When you’re just starting out, taking classes is one of the best things a new rider can do, says Bean’re, as they usually offer hands-on lessons that instruct on the proper way to ride. For example, the Motorcycle Safety Foundation (MSF) has riding courses all over the country that teach riding basics and advanced techniques.
Once you have finished training, Bean’re suggests spending time practicing and doing figure-eights in parking lots or open fields to get a feel for your particular bike and how it handles. As an additional motorcycle safety tip for those starting out, Vicki Sanfelipo, executive director ofRoad Guardians and a motorcycle safety columnist, suggests finding a mentor to answer your questions, help you practice and explain techniques he/she has learned from experience.
2. Prepare Your Bike
To have the safest trip possible, there are some preparations you may want to make before ever getting on the bike. First, says Bean’re, check the motorcycle from top to bottom before every ride. This includes examining lights, signals, brakes, the belt, the chain and tire air pressure and tread, according to Consumer Reports. In addition, Sanfelipo notes that it is essential to get oil changes and check your transmission and brake fluid regularly per the manufacturer’s recommendations.
3. Wear the Right Gear
When you decide you are ready to hit the road, make sure you wear the right gear. Bean’re says you should always have the appropriate safety attire on, no matter how long the ride. The following gear can keep you safer on the road:
- Helmet: While helmet laws vary state-to-state, Consumer Reports suggests riders should wear a full-face helmet that has been approved by the U.S. Department of Transportation.

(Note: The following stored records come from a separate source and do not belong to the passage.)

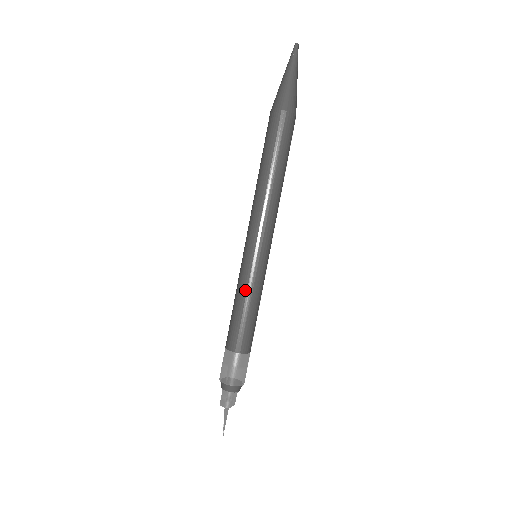
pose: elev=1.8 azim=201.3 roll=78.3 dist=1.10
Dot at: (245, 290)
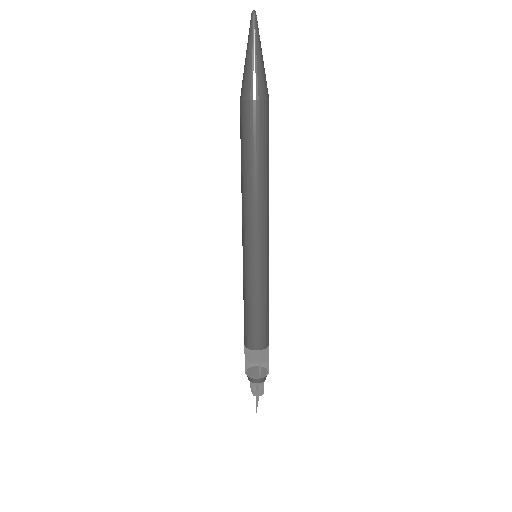
Dot at: (260, 293)
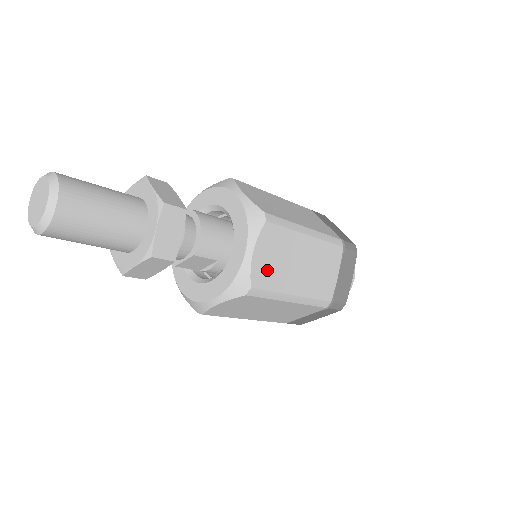
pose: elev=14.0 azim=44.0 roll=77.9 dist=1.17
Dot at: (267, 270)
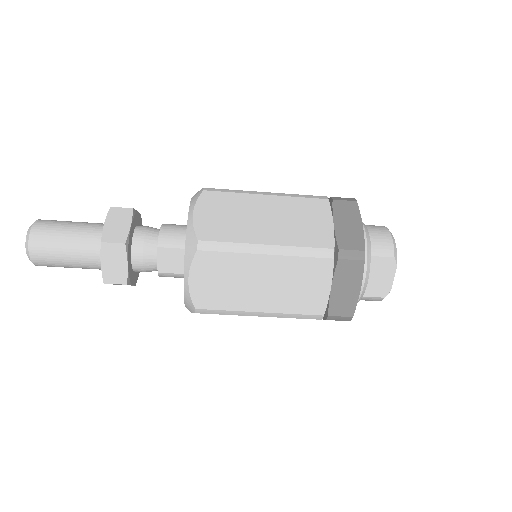
Dot at: (216, 226)
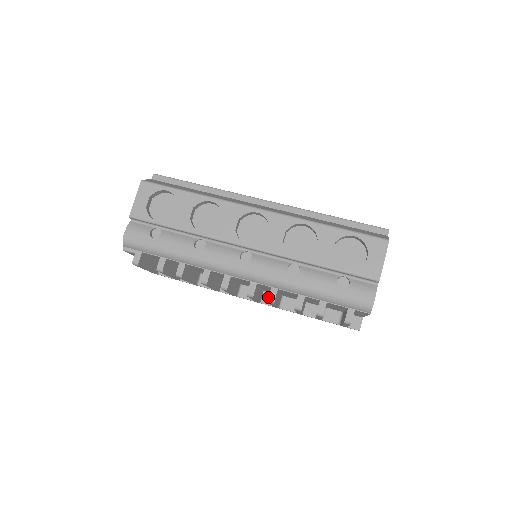
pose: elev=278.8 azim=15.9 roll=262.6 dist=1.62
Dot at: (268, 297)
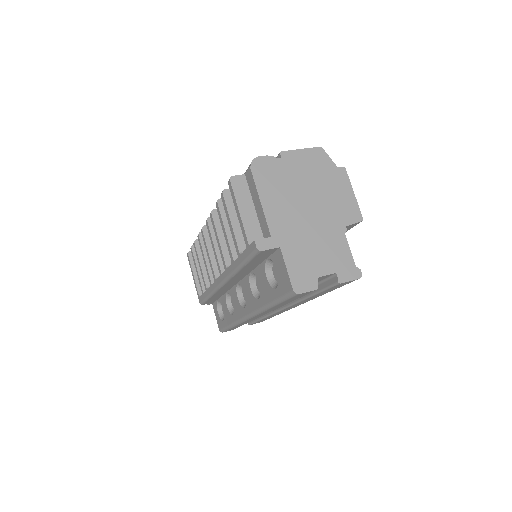
Dot at: occluded
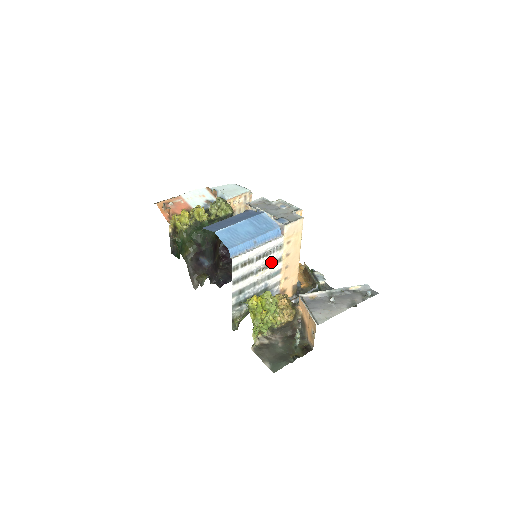
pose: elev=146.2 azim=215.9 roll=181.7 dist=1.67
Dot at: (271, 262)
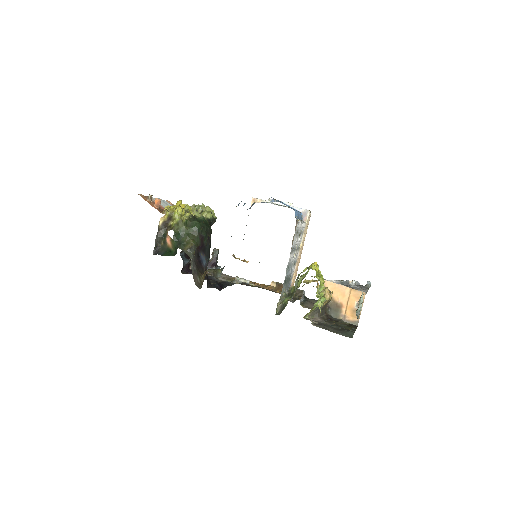
Dot at: (298, 246)
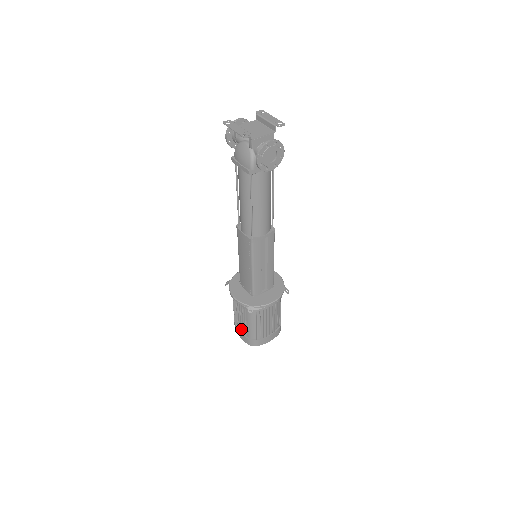
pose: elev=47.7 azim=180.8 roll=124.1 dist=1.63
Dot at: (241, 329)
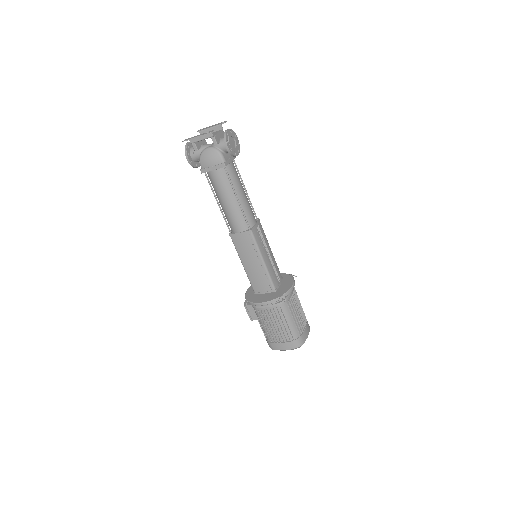
Dot at: (281, 338)
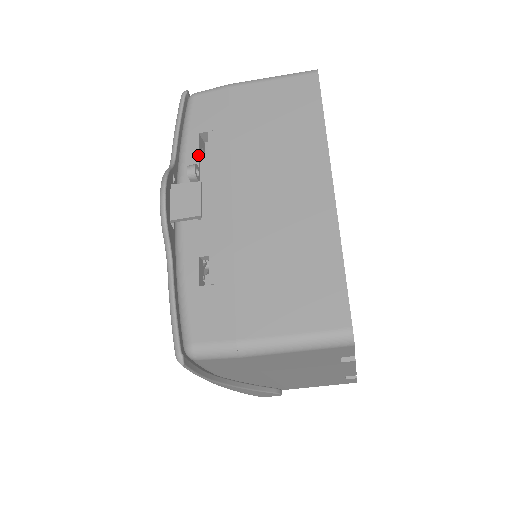
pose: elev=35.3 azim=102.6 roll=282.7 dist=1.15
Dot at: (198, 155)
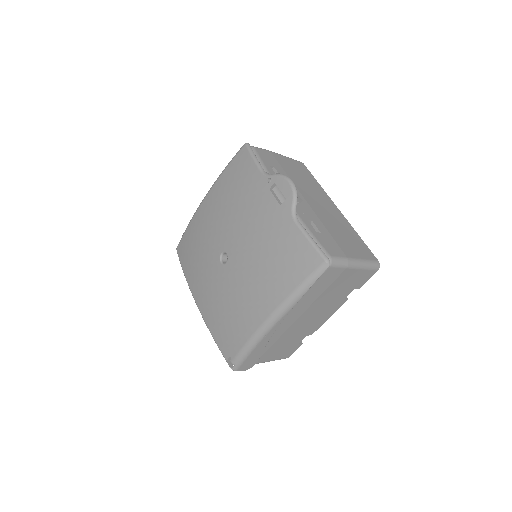
Dot at: occluded
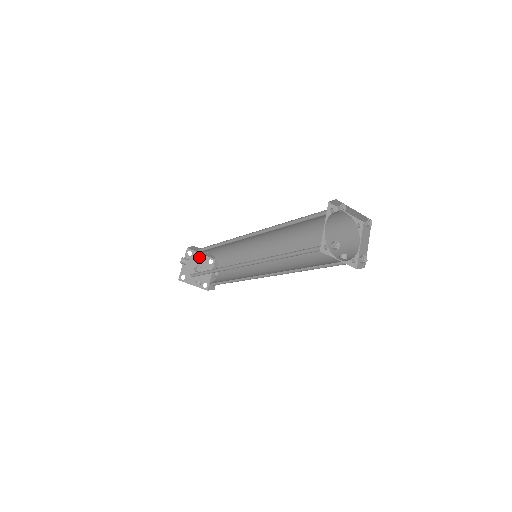
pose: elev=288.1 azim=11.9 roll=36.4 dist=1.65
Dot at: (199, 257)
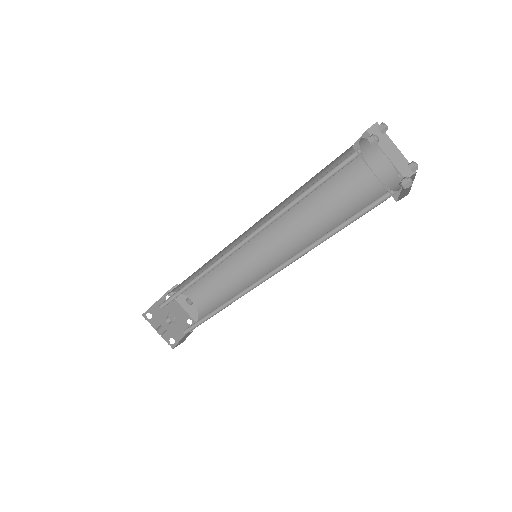
Dot at: (158, 308)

- Clothing: To help protect your skin from the elements, Sanfelipo recommends wearing long pants, a leather or protective jacket, a pair of boots that cover the ankles, and full-fingered gloves with padding on the palms. Consumer Reports also says to pick attire in bright colors so you are more visible to other drivers.

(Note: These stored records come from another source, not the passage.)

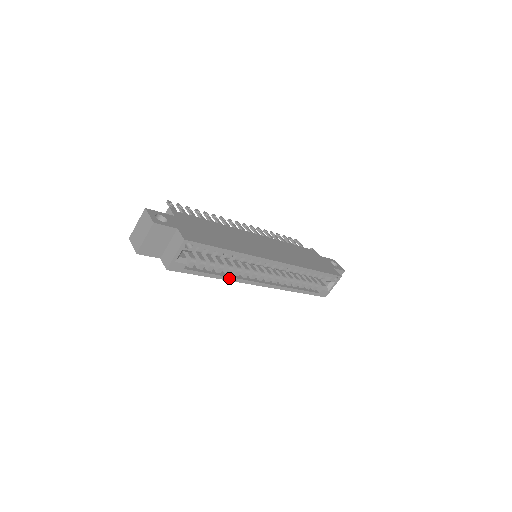
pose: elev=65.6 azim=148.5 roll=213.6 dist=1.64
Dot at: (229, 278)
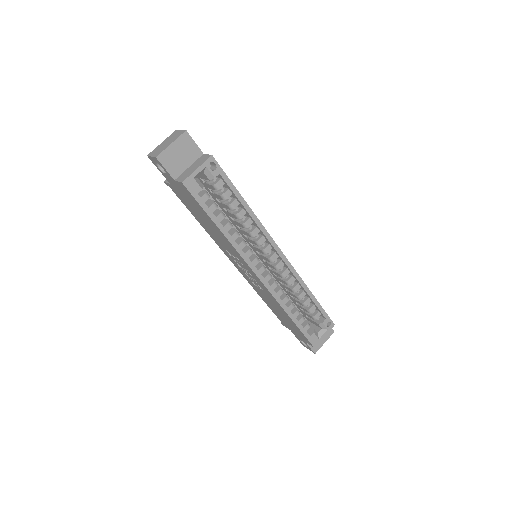
Dot at: (234, 242)
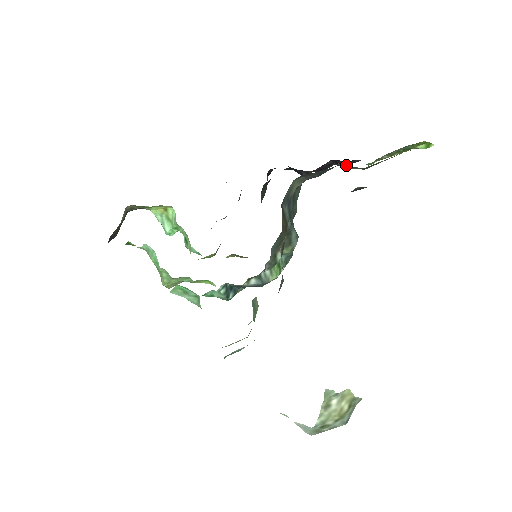
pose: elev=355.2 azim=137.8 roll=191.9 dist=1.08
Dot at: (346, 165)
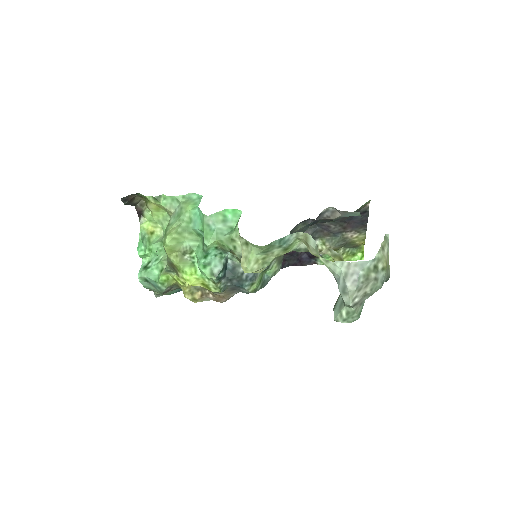
Dot at: (320, 244)
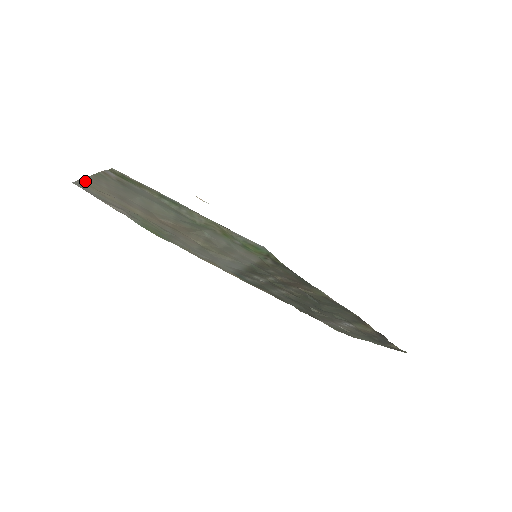
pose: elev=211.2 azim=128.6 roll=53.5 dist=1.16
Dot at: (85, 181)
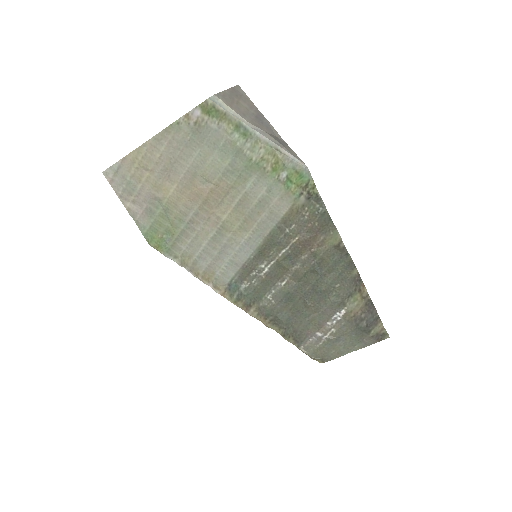
Dot at: (136, 153)
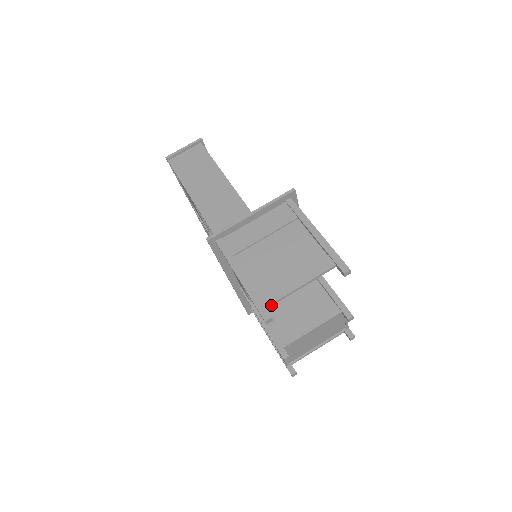
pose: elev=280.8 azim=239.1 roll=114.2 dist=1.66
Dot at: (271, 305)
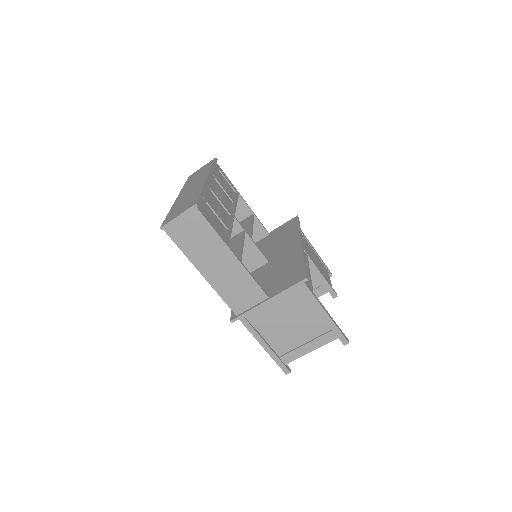
Dot at: (289, 362)
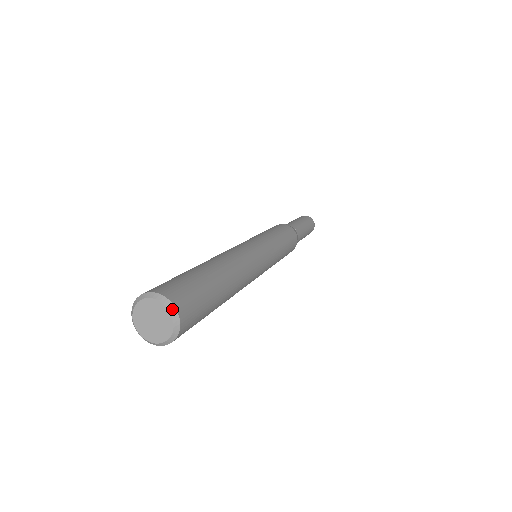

- Eye Gear: According to the MSF, the windshield on your bike is typically not enough protection for your eyes. Riders should have a shielded helmet, shatterproof glasses or goggles.
4. Turn Carefully
When you are practicing riding your bike, says Bean’re, it’s important to figure out how far you can lean on the bike without it scraping or tipping. According to the MSF, when you turn you have to lean into the curve. Sanfelipo says riders should slow down slightly before starting a curve and then accelerate throughout the turn for more stability.
In addition, Bean’re notes that it is important to look where you are going as you turn instead of straight ahead. “If you look straight, you can’t compare yourself to the road,“ he says. “That’s how you lose your lane and swing wide. If you focus on where you want to be, that’s where you will end up.”
5. Drive Defensively
Sharing the road is important, but car drivers are not always specifically looking out for bikers. Because of this, Sanfelipo says, it’s important to be a very defensive driver and assume car and truck drivers don’t see you.

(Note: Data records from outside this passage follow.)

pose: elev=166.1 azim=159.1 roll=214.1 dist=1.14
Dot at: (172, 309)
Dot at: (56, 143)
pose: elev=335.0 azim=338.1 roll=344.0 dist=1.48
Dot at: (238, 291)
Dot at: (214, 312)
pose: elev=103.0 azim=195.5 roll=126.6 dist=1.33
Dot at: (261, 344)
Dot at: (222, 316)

“One must always be ready for the unexpected,” adds Bean’re. “Even when people look twice, they sometimes miss motorcycles, so always think like others don’t know you are there.”
6. Be a Smart Rider
“Know that the most important safety feature of a motorcycle is the rider,” says Bean’re. “All the equipment in the world doesn’t matter if the rider is careless.” One way to prepare for a safer ride is consult online resources and apps that can help alert riders of potentially dangerous areas, like the Rider Risk Map.
If you want to further limit unnecessary danger, adds Bean’re, you should avoid:
- Riding at night on dark, unfamiliar roads
- Riding an unfamiliar bike without practicing off the road
- Using headphones that take away your sense of hearing
Motorcycles can be safe and fun, but only if they are respected, says Bean’re. If you are educated, well-prepared and make smart decisions, he says, it’s much easier to just relax and enjoy a safe ride.